(Document passage Opens)

I think it’s great that since this year marks the franchise’s 50th anniversary, Skyfall is one of the most personal Bond films ever as it touched upon who he was before he became the secret agent we’ve come to know and love. I always enjoy seeing the more ‘human’ side of our super spy, it certainly makes for a thrilling and also poignant story. Daniel Craig is even more confident in his third outing, but he also has the right amount of vulnerability to balance that grit, which adds more depth to Bond the way Timothy Dalton did with character two decades earlier. Clearly people are much more ready for such an interpretation now.

As we’ve been talking about Bond villains as part of the 007 Chatter series, suffice to say that Raoul Silva will NOT end up in the WORST list. Though the personal vendetta motive of the villain is hardly groundbreaking, it still feel fresh thanks to Javier Bardem‘s performance. Creating a genuine tension between Bond and his villain is no small feat as we’ve seen it so many times before. Yet the encounter between the ever-so-creepy Silva and Bond is quite fascinating, what with the homoerotic intimidation that treads between sinister and amusing.

(Document passage Closes)
(Extracted records Opens)

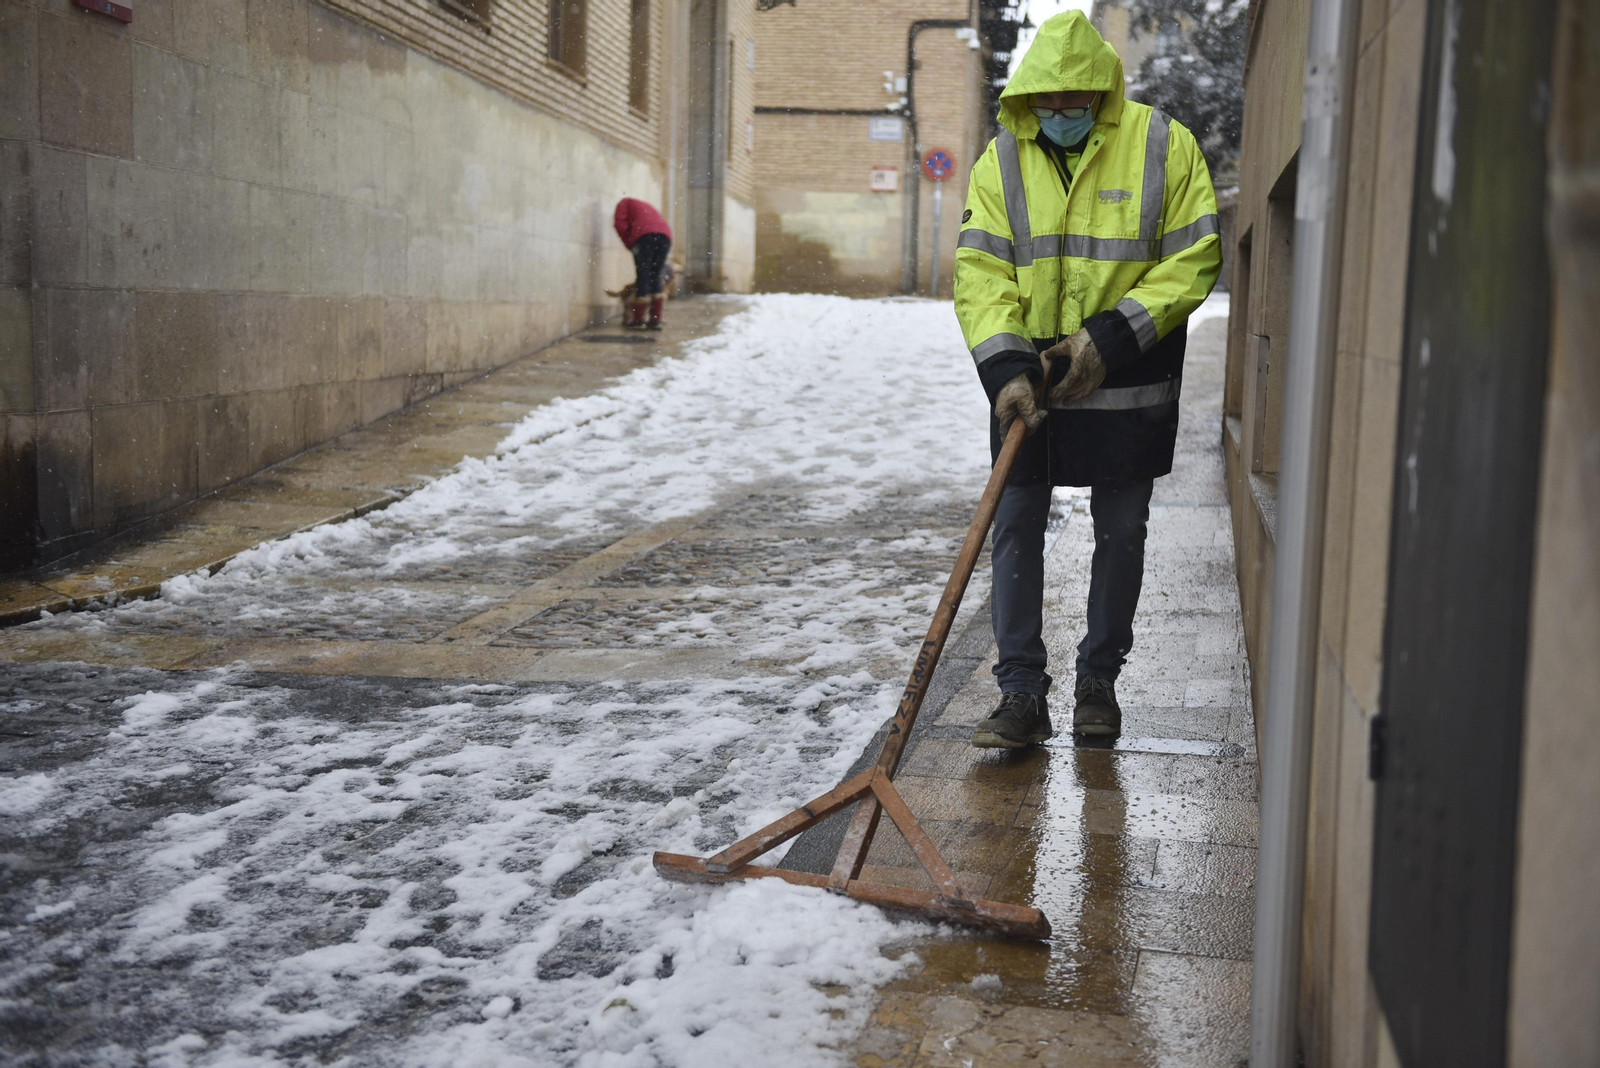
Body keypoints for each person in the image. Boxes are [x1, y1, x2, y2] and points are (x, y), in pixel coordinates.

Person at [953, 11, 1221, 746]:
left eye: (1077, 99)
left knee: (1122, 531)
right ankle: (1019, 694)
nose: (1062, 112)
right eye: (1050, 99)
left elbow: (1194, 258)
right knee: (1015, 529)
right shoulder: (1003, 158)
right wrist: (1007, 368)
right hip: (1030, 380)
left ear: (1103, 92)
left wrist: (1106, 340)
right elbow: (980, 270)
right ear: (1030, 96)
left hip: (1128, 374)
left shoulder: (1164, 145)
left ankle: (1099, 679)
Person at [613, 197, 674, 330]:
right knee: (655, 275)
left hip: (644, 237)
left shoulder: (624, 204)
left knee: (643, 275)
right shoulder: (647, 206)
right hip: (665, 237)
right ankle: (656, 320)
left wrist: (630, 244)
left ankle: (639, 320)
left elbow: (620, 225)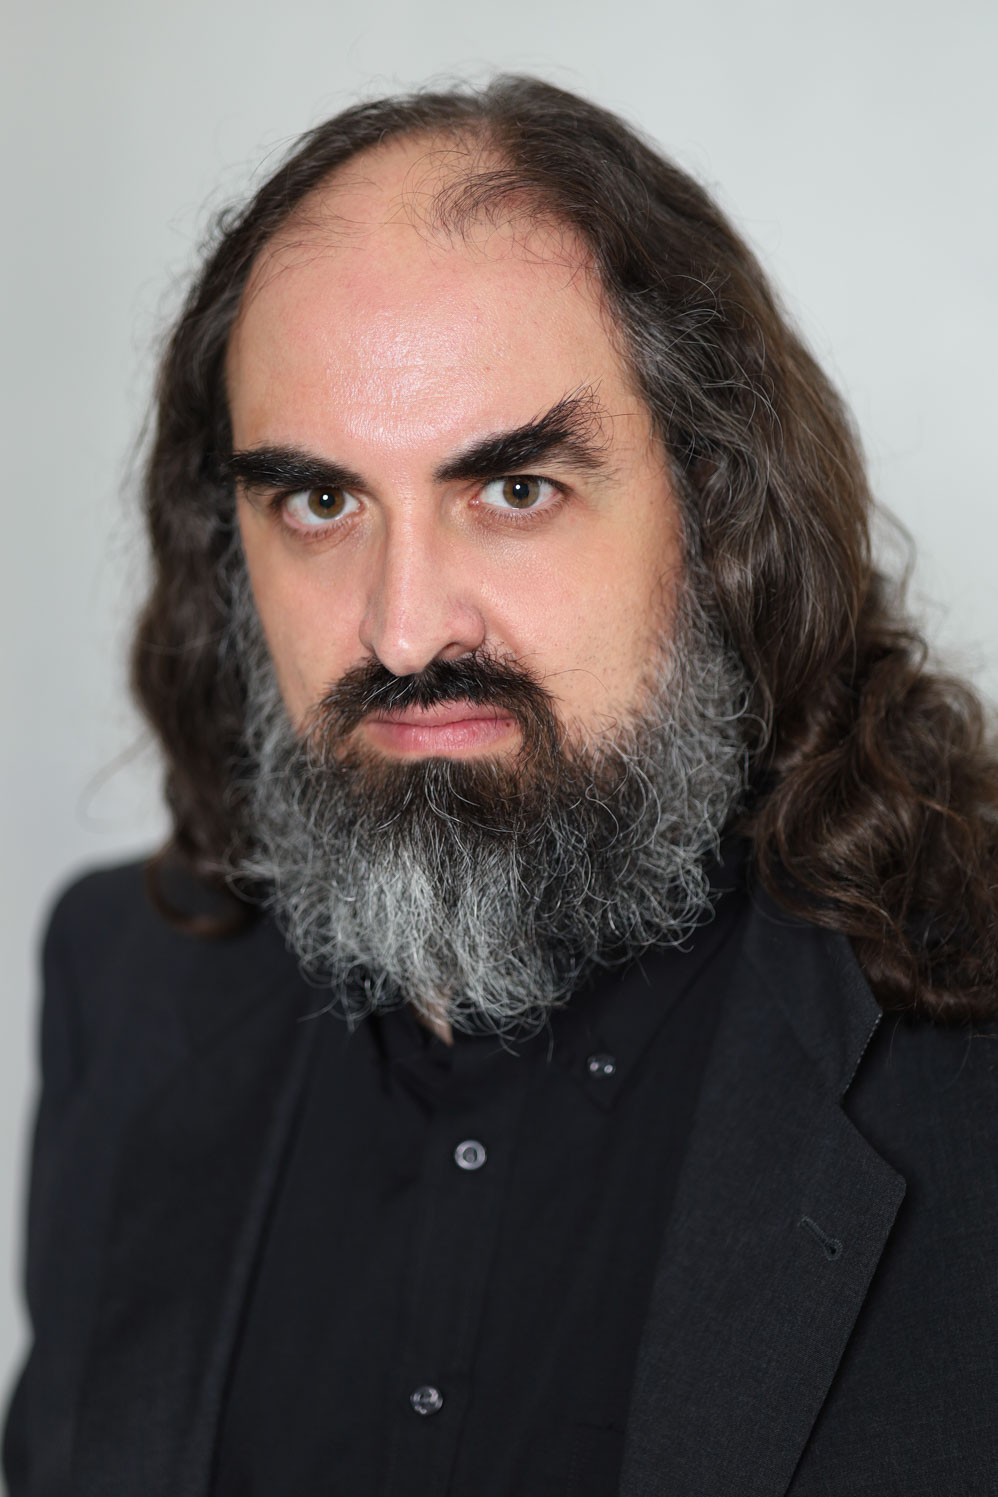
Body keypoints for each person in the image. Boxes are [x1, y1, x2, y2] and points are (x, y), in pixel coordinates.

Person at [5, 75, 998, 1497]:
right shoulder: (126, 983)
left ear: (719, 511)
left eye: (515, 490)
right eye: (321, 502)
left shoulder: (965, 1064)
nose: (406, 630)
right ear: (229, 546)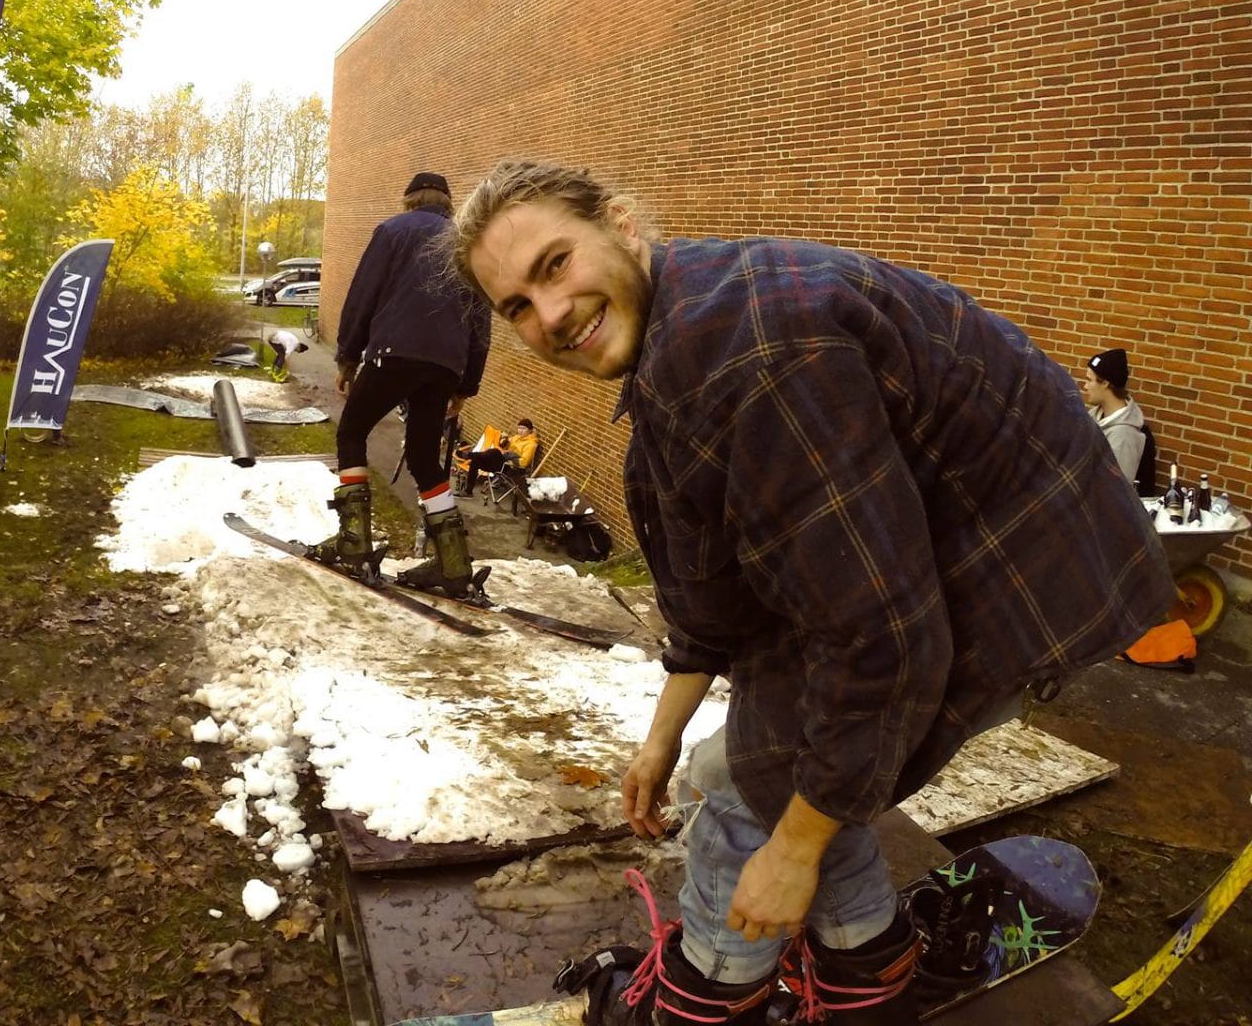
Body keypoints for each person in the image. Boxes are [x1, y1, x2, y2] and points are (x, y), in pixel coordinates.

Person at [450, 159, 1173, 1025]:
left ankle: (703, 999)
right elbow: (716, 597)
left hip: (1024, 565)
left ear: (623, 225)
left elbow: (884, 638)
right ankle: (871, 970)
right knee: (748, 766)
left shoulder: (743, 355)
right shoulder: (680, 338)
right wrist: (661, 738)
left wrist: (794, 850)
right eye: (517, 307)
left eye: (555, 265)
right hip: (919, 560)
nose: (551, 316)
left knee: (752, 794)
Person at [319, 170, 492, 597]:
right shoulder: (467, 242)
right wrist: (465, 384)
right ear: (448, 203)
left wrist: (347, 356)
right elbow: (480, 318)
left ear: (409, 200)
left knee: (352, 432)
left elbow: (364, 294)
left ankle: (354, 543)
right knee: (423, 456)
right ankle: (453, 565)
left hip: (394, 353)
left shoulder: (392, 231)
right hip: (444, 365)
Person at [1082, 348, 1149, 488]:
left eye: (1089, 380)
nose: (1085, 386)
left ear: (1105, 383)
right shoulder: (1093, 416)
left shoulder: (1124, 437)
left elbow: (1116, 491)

(Extracted records Closes)

● Directions:
[a] Reproduce word for word the part of the Skyfall review from "I think it’s" down to "an interpretation now.".
[b] In the Skyfall review, which earlier Bond actor is said to have added depth to the character the way Daniel Craig does?
[c] According to the Skyfall review, why does Raoul Silva's motive still feel fresh, even though a personal vendetta is hardly groundbreaking?

● Answers to the problems:
[a]
I think it’s great that since this year marks the franchise’s 50th anniversary, Skyfall is one of the most personal Bond films ever as it touched upon who he was before he became the secret agent we’ve come to know and love. I always enjoy seeing the more ‘human’ side of our super spy, it certainly makes for a thrilling and also poignant story. Daniel Craig is even more confident in his third outing, but he also has the right amount of vulnerability to balance that grit, which adds more depth to Bond the way Timothy Dalton did with character two decades earlier. Clearly people are much more ready for such an interpretation now.

[b] Timothy Dalton.

[c] The review credits Javier Bardem's performance. It says his acting keeps the familiar vendetta motive feeling fresh.